Pryor Cashman Supports Creative Community in AI Copyright Case
In a lawsuit filed by music publishers against Anthropic PBC for its unlicensed exploitation of their copyrighted lyrics in its generative artificial intelligence platform, “Claude,” Pryor Cashman has asked a federal court in San Francisco to accept an amicus curiae brief on behalf of the Recording Industry Association of America, the National Music Publishers’ Association, and seven other trade organizations that represent creators and copyright owners.
The brief supports the music publishers’ motion seeking an order enjoining Anthropic from copying lyrics to develop and train new AI models and to maintain guardrails to prevent output that reproduces, distributes, or displays lyrics while the case proceeds. The brief shows that Anthropic’s arguments that licensing is too difficult and so it need not comply with the law are both factually and legally untrue. There are companies that have licensed the content that they use to build their AI models, and Anthropic’s refusal to do so is a competitive strategy that the courts should not condone or encourage:
Recognizing that the law requires them to obtain such permission, many companies in the AI field have obtained licenses to use copyrighted content for AI model training and other purposes. These companies are willing and able to comply with the law as they develop generative AI software. . . .

[Image sets with camera poses]
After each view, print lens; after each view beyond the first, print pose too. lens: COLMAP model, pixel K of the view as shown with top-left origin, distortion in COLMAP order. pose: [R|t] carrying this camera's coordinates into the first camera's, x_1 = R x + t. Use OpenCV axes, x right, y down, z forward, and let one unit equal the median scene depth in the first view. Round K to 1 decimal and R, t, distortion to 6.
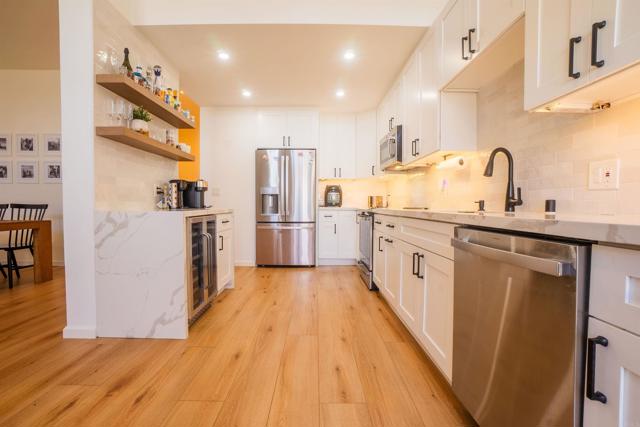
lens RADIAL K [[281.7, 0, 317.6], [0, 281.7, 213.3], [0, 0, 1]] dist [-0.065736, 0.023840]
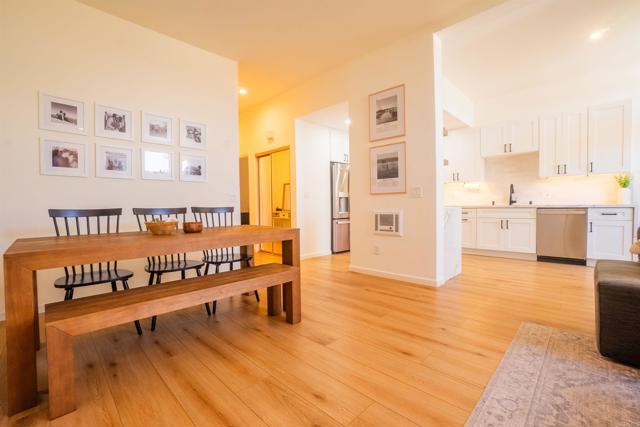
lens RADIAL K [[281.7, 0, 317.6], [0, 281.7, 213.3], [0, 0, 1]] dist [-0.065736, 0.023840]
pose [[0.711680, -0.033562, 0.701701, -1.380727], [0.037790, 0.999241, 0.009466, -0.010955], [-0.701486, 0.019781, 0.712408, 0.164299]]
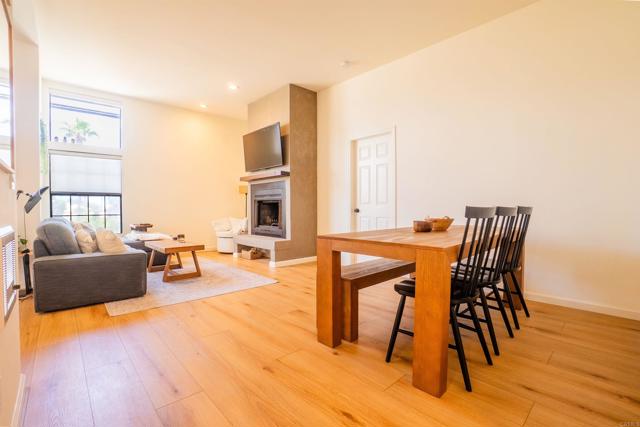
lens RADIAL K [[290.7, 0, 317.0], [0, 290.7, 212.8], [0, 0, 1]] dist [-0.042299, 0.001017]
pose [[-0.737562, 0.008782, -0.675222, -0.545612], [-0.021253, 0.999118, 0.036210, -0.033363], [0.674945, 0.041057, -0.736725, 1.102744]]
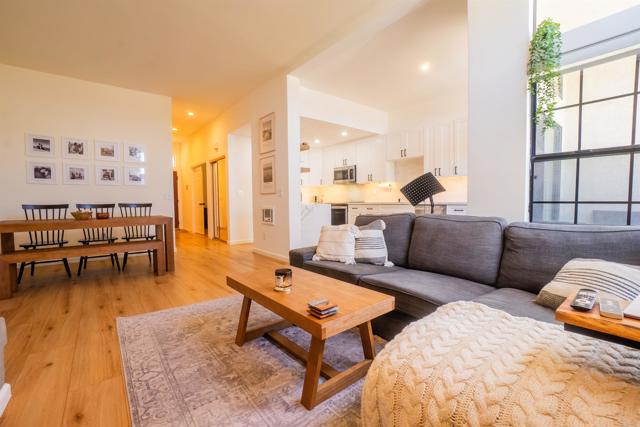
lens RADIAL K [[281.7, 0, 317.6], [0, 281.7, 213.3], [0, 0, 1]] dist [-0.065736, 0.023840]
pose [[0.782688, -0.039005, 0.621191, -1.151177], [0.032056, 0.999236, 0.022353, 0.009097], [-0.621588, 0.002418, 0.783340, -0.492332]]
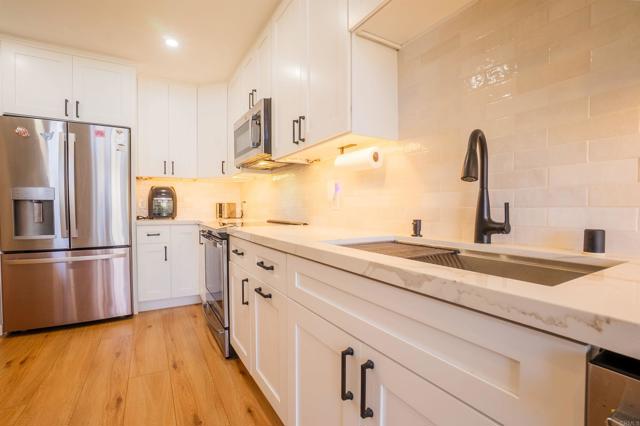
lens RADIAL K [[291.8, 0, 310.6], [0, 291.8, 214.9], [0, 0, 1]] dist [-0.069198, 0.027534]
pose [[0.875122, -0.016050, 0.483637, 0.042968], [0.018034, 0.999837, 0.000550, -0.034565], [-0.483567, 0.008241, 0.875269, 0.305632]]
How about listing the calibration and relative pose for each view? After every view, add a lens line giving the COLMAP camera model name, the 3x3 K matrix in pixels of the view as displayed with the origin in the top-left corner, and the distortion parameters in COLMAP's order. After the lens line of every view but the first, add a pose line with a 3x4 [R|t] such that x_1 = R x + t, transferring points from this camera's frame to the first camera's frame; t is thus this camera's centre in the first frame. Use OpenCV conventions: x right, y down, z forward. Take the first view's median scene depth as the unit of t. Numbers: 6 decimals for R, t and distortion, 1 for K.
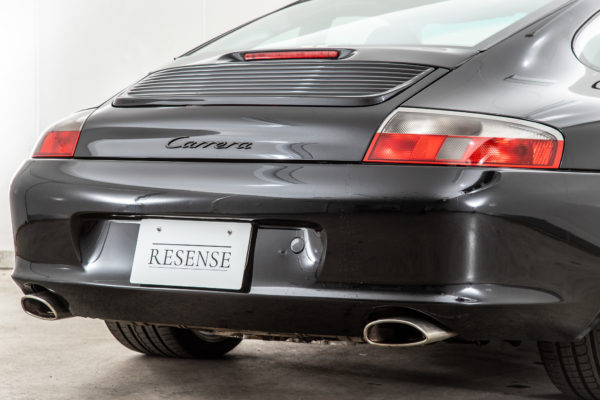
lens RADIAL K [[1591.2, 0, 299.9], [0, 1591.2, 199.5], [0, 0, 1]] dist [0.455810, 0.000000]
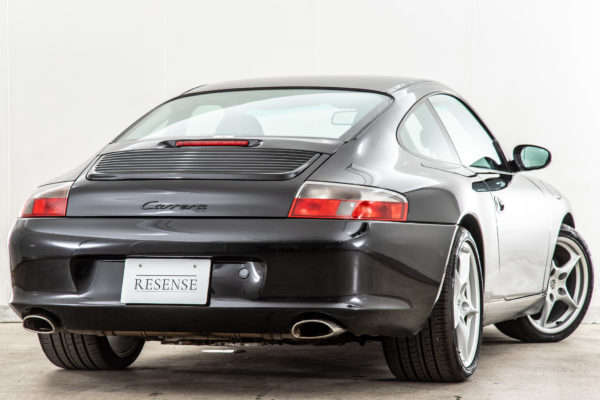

(WHAT YOU NEED TO DO): Continue the article on the amicus brief in the music publishers' lawsuit against Anthropic, picking up after its final sentence.

(WRITTEN RESPONSE):
AI can reach its full potential and respect the rights of creators at the same time. The arguments that no one in the AI field, including Anthropic, can or should have to license copyrighted works before copying and exploiting them are a pretense belied by industry practice and well-established legal principles.
The brief also points out that Anthropic’s argument that the novelty and benefits of AI technology exempt it from core copyright principles is one that has repeatedly been made by others who have used technology to infringe on a mass scale and has been consistently rejected by the courts:
Technology companies, like all others, must follow the law. . . . The false choice that Anthropic and [its supporters] have presented between compliance with copyright law and technological progress is a well-worn, losing policy argument previously made by other mass infringers such as Napster and Grokster in their heyday.
Pryor Cashman Partners Frank Scibilia, Joshua Weigensberg, and Benjamin Akley, and Associate Maya Katalan prepared the amicus brief, which was submitted in Concord Music Group Inc., et al., v. Anthropic PBC.